Starting with the line that contains "استراحة قصيرة أثناء", copy out each line through the end of the entries below, exactly as written, and nothing else.
_ _ _ _ _
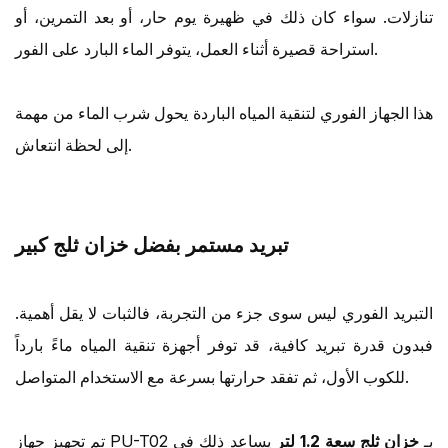
تنازلات. سواء كان ذلك في ظهيرة يوم حار، أو بعد التمرين، أو
استراحة قصيرة أثناء العمل، يتوفر الماء البارد على الفور.
هذا الجهاز الفوري لتنقية المياه الباردة يحول شرب الماء من مهمة
إلى لحظة انتعاش.
تبريد مستمر بفضل خزان ثلج كبير
التبريد الفوري ليس سوى جزء من التجربة، فالثبات لا يقل أهمية.
فبدون قدرة تبريد كافية، قد توفر أجهزة تنقية المياه ماءً بارداً
للكوب الأول، ثم تفقد حرارتها بسرعة مع الاستخدام المتواصل.
تم تجهيز جهاز PU-T02 بـ
خزان ثلج سعة 1.2 لتر
يساعد ذلك في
_ _ _ _ _
> **Result for this exercise**
استراحة قصيرة أثناء العمل، يتوفر الماء البارد على الفور.
هذا الجهاز الفوري لتنقية المياه الباردة يحول شرب الماء من مهمة
إلى لحظة انتعاش.
تبريد مستمر بفضل خزان ثلج كبير
التبريد الفوري ليس سوى جزء من التجربة، فالثبات لا يقل أهمية.
فبدون قدرة تبريد كافية، قد توفر أجهزة تنقية المياه ماءً بارداً
للكوب الأول، ثم تفقد حرارتها بسرعة مع الاستخدام المتواصل.
تم تجهيز جهاز PU-T02 بـ
خزان ثلج سعة 1.2 لتر
يساعد ذلك في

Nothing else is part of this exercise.